Mevcut Siyasi İrade’ye yakın olmayan belediyeler arayış içinde.
Kimileri vatandaşını açıkta bırakmamak,
Kimileri vatandaşını susuz bırakmamak,
Kimileri vatandaşının elektriğinin kesilmesini engellemek,
Kimileri ısınmasını sağlamak,
Kimileri alt geçitte arabalarının suyun içinde kalmasını engellemek.
Ancak İBB’nin son günlerde en önemli sorunu ekmek dağıtabilmek.
Daha doğrusu vatandaşın ucuz ekmek yemesinin önündeki engelleri kaldırabilmek.
İBB ben bunu yapacağım,
Bu ihtiyacı temin edeceği diyor, bir Tarım Bakanımız var,
Dostlar başına, bunu yapamazsın diyor.
Sebebi belli değil.
Önemli bir özdeyiş vardır. Trabzon’da bunu herkes bilir. Aklıma geldiğinden konuya açıklık getirmesi bakımından söylemek istedim.
“Adamın birisi bir iş için oğlunu tarlaya göndermiş.

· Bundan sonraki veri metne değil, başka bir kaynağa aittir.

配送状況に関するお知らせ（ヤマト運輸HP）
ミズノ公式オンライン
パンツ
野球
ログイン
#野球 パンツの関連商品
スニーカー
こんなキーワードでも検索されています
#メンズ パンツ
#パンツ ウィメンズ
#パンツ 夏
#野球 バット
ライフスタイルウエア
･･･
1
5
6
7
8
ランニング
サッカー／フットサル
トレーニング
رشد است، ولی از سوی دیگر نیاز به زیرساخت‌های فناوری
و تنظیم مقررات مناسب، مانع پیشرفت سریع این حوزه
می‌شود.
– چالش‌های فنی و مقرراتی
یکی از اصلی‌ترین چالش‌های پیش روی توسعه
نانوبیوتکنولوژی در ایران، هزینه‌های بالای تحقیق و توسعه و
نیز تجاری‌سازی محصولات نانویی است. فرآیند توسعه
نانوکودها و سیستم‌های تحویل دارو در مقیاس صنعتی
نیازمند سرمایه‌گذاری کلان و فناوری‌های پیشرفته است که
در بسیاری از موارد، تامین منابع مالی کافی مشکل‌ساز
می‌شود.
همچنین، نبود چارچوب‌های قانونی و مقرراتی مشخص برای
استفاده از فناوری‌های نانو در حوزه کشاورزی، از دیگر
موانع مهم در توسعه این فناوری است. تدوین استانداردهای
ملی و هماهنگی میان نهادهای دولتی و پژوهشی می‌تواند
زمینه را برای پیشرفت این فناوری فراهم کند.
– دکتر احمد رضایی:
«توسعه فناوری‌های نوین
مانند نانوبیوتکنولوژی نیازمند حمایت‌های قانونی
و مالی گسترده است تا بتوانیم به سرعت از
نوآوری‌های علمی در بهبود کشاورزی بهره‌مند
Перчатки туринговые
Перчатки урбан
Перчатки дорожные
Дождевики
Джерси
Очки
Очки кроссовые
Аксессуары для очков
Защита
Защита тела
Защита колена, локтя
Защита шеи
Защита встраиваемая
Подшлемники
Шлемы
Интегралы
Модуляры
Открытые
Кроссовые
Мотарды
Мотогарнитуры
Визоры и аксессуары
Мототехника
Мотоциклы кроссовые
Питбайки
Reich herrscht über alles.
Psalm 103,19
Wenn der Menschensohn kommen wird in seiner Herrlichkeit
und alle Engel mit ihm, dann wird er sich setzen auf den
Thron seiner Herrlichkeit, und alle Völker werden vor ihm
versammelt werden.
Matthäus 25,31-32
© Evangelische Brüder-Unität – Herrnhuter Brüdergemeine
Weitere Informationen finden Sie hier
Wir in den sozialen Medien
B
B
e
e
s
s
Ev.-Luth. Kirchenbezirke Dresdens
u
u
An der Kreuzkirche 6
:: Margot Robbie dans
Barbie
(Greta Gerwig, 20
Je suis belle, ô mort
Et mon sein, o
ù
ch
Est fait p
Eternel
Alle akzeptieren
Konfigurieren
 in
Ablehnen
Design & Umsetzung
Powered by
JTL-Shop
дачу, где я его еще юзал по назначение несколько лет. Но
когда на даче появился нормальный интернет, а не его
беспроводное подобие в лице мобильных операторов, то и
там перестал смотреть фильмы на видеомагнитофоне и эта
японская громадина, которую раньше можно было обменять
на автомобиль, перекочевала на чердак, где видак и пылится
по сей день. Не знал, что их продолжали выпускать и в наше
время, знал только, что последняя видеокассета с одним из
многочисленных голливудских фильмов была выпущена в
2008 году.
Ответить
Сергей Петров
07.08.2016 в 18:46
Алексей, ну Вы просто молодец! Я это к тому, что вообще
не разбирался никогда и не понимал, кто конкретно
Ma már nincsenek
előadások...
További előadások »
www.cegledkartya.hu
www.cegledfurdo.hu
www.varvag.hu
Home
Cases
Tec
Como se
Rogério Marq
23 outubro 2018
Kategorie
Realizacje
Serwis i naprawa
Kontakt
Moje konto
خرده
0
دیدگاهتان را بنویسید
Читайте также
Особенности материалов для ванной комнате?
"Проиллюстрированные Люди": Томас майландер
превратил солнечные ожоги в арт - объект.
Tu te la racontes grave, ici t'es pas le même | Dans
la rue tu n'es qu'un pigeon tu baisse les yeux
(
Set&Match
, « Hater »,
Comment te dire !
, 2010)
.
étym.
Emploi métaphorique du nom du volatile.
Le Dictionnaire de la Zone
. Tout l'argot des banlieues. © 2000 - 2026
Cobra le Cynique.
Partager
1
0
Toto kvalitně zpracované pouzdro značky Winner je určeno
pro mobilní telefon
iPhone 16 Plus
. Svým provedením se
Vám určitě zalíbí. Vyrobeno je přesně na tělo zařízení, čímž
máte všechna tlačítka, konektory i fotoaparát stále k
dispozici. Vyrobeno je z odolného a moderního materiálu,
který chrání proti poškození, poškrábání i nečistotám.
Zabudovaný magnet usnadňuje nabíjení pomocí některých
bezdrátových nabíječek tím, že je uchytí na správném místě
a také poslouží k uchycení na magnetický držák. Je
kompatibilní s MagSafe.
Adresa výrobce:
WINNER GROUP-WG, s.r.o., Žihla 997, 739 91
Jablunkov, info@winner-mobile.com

Biraz sonra oğlu bağırmış:
-Bana buldum burda bir deli,
Baba cevap vermiş,
-Alda gel,
Oğlu tekrar bağırmış,
-Baba gelmiyor,
O zaman baba kızarak,
-Oğlum bırak da gel,
Oğlu tekrar bağırmış,
-Baba gelmiyor.”
Yetkilileri tenzih ederim ama dostlar İstanbul halkı aç.
O halkı olanakları dâhilinde beslemek isteyen de bir kurum var.
Adeta; İstanbul halkına ekmek satacağım: Satamazsın.
Sen sat. “Tık” yok. Kanımca bu sessizlik de satmıyorum olarak yorumlanabilir.
Peki İstanbul halkına ucuz ekmek sattırılmamasının bedelini Sayın İmamoğlu mu ödüyor, yoksa İstanbul halkı mı?
O zaman soruyorum: İstanbul halkının bu derece cezalandırılmasının bilinen bir sebebi var mı?
Önce ekmek büfesi kuramazsınız.
Sonra minibüslerle ekmek satamazsınız.
Şimdi ekmek büfesi kurabilirsiniz.
Adeta “Kedi kuyruğu ile oynar gibi”
Buna doğru diyebilecek biri varsa beri gelsin.